**Assignment**
Identify each line of the listing below that contains the string "Новгород" and copy every such line in full. Case counts.

**Supplied information**

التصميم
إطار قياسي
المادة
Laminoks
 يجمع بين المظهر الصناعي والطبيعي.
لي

...

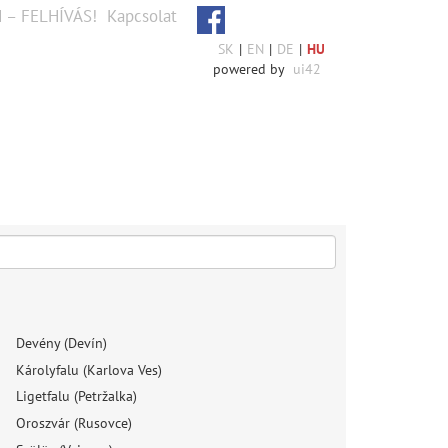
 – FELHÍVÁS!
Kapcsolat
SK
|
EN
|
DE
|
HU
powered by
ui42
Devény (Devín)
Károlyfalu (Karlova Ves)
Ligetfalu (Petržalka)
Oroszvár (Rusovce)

* * *

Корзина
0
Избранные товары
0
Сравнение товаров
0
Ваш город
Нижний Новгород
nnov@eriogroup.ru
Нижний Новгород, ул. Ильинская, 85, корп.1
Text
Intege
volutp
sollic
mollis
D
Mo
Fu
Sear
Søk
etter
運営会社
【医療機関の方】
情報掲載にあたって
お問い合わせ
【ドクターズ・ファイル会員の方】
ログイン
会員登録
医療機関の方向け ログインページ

**Your response**
Нижний Новгород
Нижний Новгород, ул. Ильинская, 85, корп.1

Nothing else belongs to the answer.